Today in history: Vietnam invites US vets to return

Veterans, Vietnam
Bobby Muller and Foreign Minister Nguyen Co Thach in Hanoi in 1981.

Vietnam Veterans of America leader Bobby Muller and Vietnam’s Foreign Minister Nguyen Co Thach in Hanoi in 1981.

On December 12, 1981 the Vietnamese government invited the first American veterans to return to the country. This was just six years after the fall of Saigon and the reunification of the country, during a time when travel between the US and Vietnam was still difficult.

The four American veterans who went to Vietnam had an emotional journey. “Nothing has changed, but everything has changed,” said one veteran. ”I close my eyes and I am right back calling in airstrikes over these places. It’s so strange. I can still see the scars on the ground.”

The New York Times asked one anonymous Vietnamese official why the Vietnamese government invited the veterans back to Vietnam.

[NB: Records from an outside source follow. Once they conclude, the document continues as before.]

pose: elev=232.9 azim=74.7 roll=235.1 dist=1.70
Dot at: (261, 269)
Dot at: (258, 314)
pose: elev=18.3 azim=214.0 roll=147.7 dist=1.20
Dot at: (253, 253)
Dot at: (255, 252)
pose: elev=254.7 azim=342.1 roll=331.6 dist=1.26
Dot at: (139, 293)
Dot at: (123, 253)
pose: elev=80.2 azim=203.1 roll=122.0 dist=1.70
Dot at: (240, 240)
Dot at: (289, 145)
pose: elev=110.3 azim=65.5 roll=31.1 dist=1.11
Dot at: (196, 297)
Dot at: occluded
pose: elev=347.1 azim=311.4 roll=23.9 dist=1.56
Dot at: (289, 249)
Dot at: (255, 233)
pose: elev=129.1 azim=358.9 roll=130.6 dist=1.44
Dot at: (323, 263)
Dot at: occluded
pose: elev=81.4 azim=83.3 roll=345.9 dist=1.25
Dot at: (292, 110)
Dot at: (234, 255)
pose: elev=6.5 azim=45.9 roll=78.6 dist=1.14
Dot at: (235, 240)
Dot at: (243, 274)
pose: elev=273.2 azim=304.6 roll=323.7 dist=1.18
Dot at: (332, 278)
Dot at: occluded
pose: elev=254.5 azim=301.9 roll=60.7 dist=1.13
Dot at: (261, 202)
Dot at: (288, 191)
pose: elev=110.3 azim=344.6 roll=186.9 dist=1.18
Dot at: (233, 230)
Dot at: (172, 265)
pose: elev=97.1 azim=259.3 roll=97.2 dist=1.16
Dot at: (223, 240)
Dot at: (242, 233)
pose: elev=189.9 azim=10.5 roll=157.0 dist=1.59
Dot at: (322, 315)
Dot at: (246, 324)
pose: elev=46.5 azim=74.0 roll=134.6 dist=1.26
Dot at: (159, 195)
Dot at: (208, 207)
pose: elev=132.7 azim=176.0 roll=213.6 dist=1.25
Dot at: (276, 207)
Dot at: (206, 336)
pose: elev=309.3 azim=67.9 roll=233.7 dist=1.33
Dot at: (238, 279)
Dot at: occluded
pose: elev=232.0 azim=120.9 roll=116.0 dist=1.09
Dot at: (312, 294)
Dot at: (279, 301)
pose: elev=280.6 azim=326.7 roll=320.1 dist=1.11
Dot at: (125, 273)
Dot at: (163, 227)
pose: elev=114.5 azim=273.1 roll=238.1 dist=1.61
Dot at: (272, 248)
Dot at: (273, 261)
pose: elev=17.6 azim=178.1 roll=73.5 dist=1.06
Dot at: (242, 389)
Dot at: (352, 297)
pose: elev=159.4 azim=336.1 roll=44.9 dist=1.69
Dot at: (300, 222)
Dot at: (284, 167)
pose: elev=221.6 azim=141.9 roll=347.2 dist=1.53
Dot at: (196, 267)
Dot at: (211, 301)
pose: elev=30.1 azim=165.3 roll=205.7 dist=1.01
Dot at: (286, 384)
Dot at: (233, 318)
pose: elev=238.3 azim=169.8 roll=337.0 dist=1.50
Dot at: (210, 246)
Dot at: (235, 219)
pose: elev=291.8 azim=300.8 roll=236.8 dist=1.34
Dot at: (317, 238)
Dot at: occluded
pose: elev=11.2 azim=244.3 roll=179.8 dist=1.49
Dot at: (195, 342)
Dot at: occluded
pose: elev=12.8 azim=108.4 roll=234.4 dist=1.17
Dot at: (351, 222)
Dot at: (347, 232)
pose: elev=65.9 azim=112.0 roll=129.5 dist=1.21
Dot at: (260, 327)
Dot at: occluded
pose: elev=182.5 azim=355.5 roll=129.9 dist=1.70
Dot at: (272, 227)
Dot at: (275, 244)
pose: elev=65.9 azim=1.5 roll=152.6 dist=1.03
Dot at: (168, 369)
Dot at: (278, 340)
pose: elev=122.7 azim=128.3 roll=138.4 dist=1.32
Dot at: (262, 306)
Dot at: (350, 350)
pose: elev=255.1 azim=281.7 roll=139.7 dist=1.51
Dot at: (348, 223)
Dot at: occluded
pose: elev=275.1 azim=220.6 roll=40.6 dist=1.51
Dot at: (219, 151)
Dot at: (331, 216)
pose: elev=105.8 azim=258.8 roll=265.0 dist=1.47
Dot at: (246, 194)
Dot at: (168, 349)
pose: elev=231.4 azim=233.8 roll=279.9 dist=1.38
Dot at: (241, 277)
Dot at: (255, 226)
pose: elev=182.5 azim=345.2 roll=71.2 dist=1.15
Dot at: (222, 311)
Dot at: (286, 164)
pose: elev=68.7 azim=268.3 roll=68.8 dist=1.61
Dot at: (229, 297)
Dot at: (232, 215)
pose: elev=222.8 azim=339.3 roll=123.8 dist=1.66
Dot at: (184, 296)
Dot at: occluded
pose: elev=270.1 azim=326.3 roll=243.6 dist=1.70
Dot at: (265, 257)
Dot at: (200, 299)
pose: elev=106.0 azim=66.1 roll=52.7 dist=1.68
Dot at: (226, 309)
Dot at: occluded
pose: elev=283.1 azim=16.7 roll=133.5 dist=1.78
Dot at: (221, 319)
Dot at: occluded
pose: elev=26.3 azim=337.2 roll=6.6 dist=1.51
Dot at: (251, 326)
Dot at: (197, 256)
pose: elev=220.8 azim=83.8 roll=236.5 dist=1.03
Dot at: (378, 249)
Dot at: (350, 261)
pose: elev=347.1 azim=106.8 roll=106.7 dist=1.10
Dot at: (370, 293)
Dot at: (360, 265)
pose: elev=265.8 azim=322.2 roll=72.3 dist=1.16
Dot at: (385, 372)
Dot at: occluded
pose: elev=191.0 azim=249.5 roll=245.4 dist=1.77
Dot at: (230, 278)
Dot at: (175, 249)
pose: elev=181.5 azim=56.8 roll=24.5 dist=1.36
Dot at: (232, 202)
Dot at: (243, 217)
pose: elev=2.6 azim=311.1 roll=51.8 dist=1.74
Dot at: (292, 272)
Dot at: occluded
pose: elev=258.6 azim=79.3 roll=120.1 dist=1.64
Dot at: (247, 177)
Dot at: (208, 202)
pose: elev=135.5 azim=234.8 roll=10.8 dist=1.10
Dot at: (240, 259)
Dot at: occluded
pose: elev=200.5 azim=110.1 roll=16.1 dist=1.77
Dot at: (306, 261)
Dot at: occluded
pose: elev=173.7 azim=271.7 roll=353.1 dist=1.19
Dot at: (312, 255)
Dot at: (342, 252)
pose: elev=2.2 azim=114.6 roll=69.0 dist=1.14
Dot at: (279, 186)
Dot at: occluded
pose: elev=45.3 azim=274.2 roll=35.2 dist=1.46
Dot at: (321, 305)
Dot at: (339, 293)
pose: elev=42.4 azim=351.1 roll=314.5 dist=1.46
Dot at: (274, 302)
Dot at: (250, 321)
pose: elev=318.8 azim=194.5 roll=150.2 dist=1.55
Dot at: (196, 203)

He replied, “It was sensible to invite the veterans to come here. They were victims of the war like many of our people were victims.”

Not everyone thought the trip was a good idea, however. The World Almanac of the Vietnam War notes that the four veterans who went were “criticized for serving Vietnamese propaganda purposes.”

This criticism shows just how poor relations between the US and Vietnam were in 1981. It would be 14 more years before diplomatic relations between Vietnam and the US were normalized, but the visit marked the beginning of unofficial discussions between the countries about some of the remaining war legacies like the prisoners of war and Agent Orange.